**Exercise directions**
Count the lines below that hold the string "sheppardmullin". Give only that number.

(Records from a collection)
········
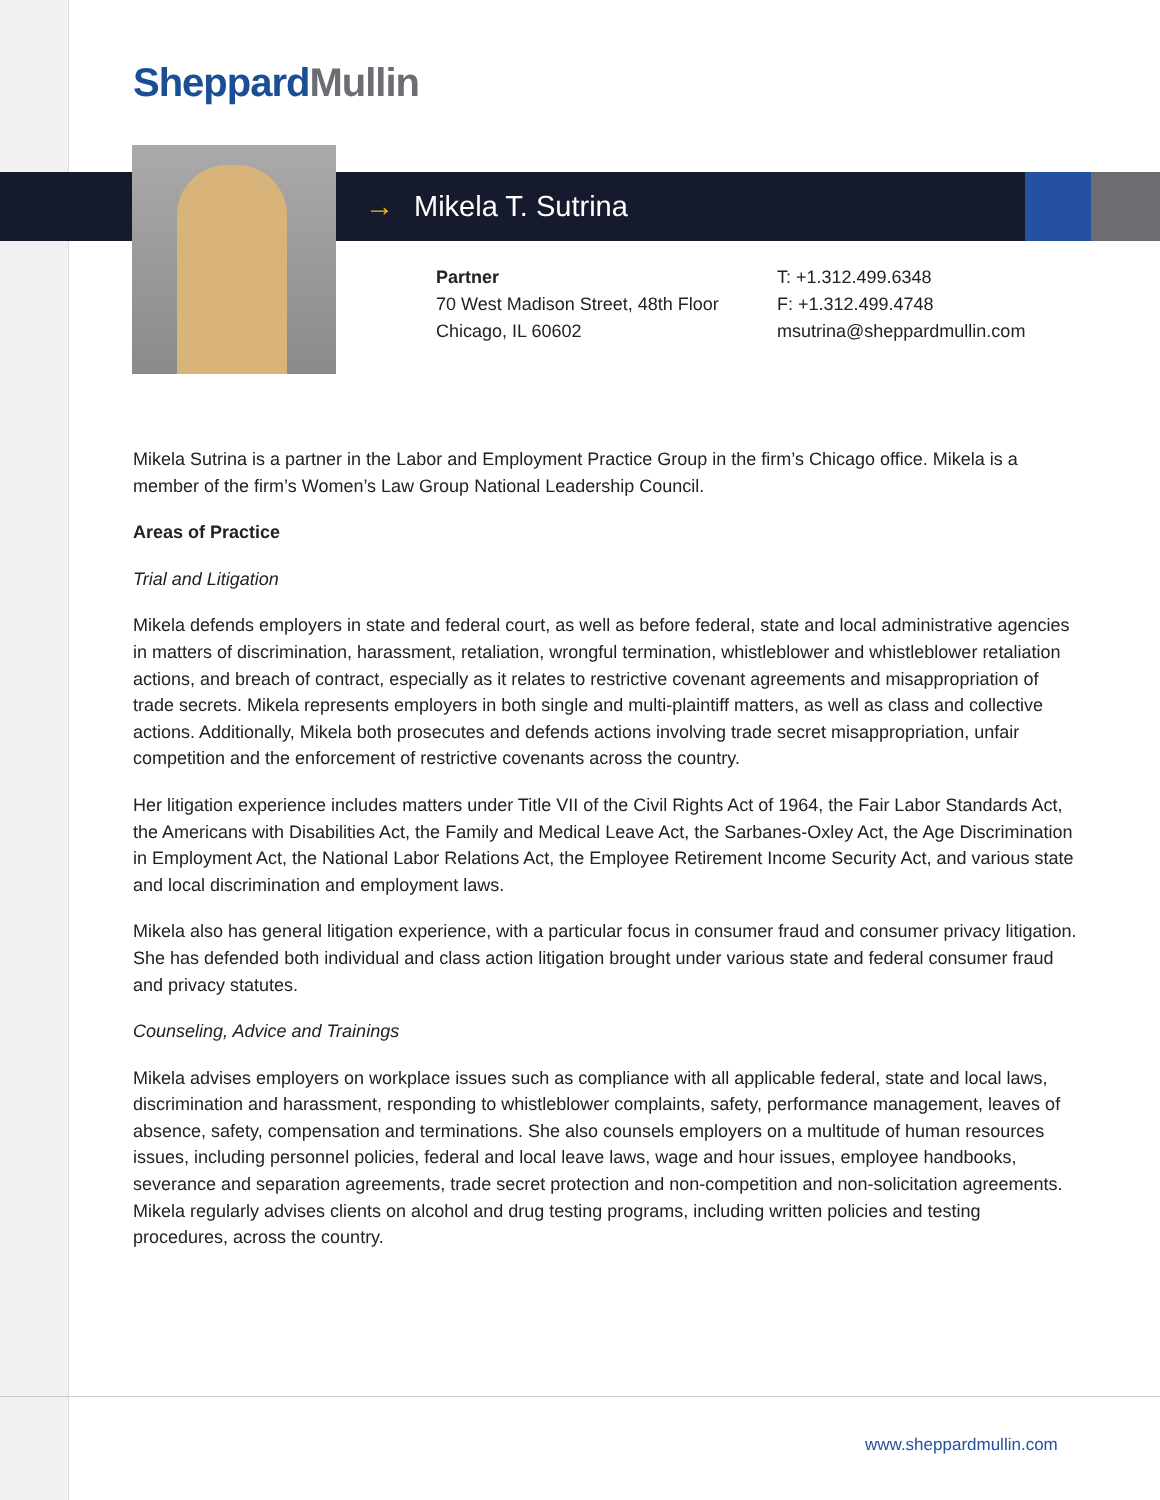Sheppard Mullin
→ Mikela T. Sutrina
Partner
70 West Madison Street, 48th Floor
Chicago, IL 60602
T: +1.312.499.6348
F: +1.312.499.4748
msutrina@sheppardmullin.com
Mikela Sutrina is a partner in the Labor and Employment Practice Group in the firm’s Chicago office. Mikela is a member of the firm’s Women’s Law Group National Leadership Council.
Areas of Practice
Trial and Litigation
Mikela defends employers in state and federal court, as well as before federal, state and local administrative agencies in matters of discrimination, harassment, retaliation, wrongful termination, whistleblower and whistleblower retaliation actions, and breach of contract, especially as it relates to restrictive covenant agreements and misappropriation of trade secrets. Mikela represents employers in both single and multi-plaintiff matters, as well as class and collective actions. Additionally, Mikela both prosecutes and defends actions involving trade secret misappropriation, unfair competition and the enforcement of restrictive covenants across the country.
Her litigation experience includes matters under Title VII of the Civil Rights Act of 1964, the Fair Labor Standards Act, the Americans with Disabilities Act, the Family and Medical Leave Act, the Sarbanes-Oxley Act, the Age Discrimination in Employment Act, the National Labor Relations Act, the Employee Retirement Income Security Act, and various state and local discrimination and employment laws.
Mikela also has general litigation experience, with a particular focus in consumer fraud and consumer privacy litigation. She has defended both individual and class action litigation brought under various state and federal consumer fraud and privacy statutes.
Counseling, Advice and Trainings
Mikela advises employers on workplace issues such as compliance with all applicable federal, state and local laws, discrimination and harassment, responding to whistleblower complaints, safety, performance management, leaves of absence, safety, compensation and terminations. She also counsels employers on a multitude of human resources issues, including personnel policies, federal and local leave laws, wage and hour issues, employee handbooks, severance and separation agreements, trade secret protection and non-competition and non-solicitation agreements. Mikela regularly advises clients on alcohol and drug testing programs, including written policies and testing procedures, across the country.
www.sheppardmullin.com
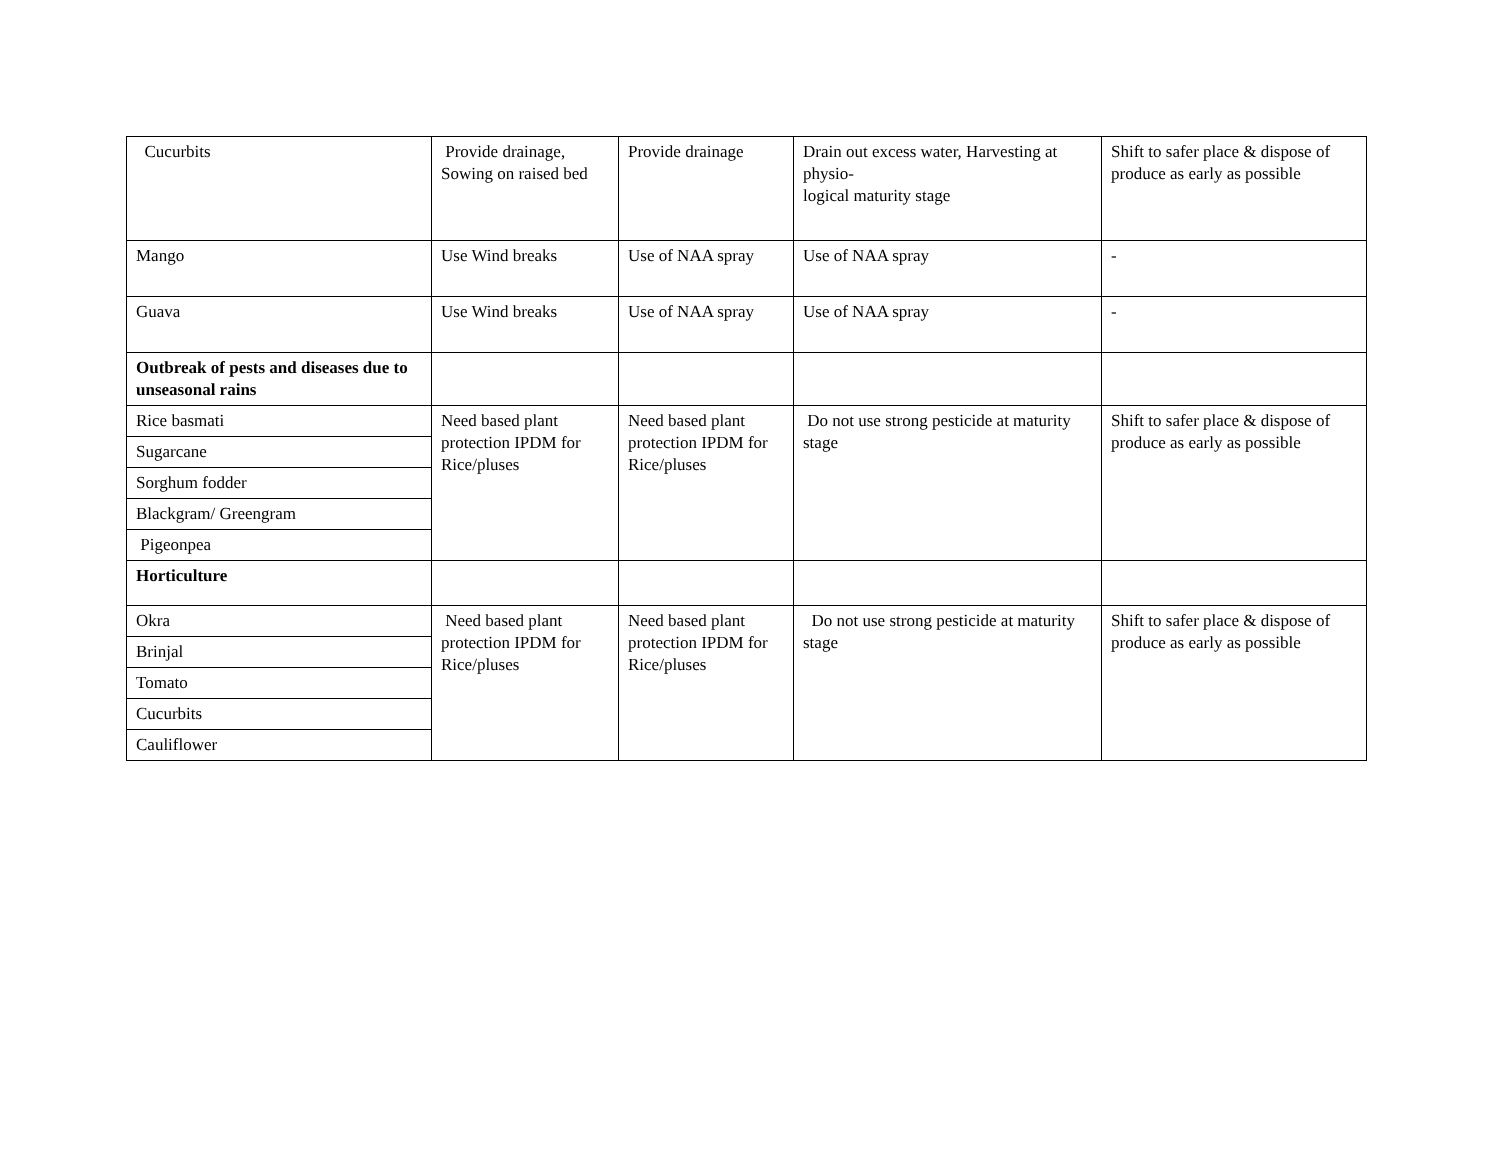| Cucurbits | Provide drainage, Sowing on raised bed | Provide drainage | Drain out excess water, Harvesting at physio- logical maturity stage | Shift to safer place & dispose of produce as early as possible |
| Mango | Use Wind breaks | Use of NAA spray | Use of NAA spray | - |
| Guava | Use Wind breaks | Use of NAA spray | Use of NAA spray | - |
| Outbreak of pests and diseases due to unseasonal rains | | | | |
| Rice basmati | Need based plant protection IPDM for Rice/pluses | Need based plant protection IPDM for Rice/pluses | Do not use strong pesticide at maturity stage | Shift to safer place & dispose of produce as early as possible |
| Sugarcane | | | | |
| Sorghum fodder | | | | |
| Blackgram/ Greengram | | | | |
| Pigeonpea | | | | |
| Horticulture | | | | |
| Okra | Need based plant protection IPDM for Rice/pluses | Need based plant protection IPDM for Rice/pluses | Do not use strong pesticide at maturity stage | Shift to safer place & dispose of produce as early as possible |
| Brinjal | | | | |
| Tomato | | | | |
| Cucurbits | | | | |
| Cauliflower | | | | |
········
**Answer to the exercise**
2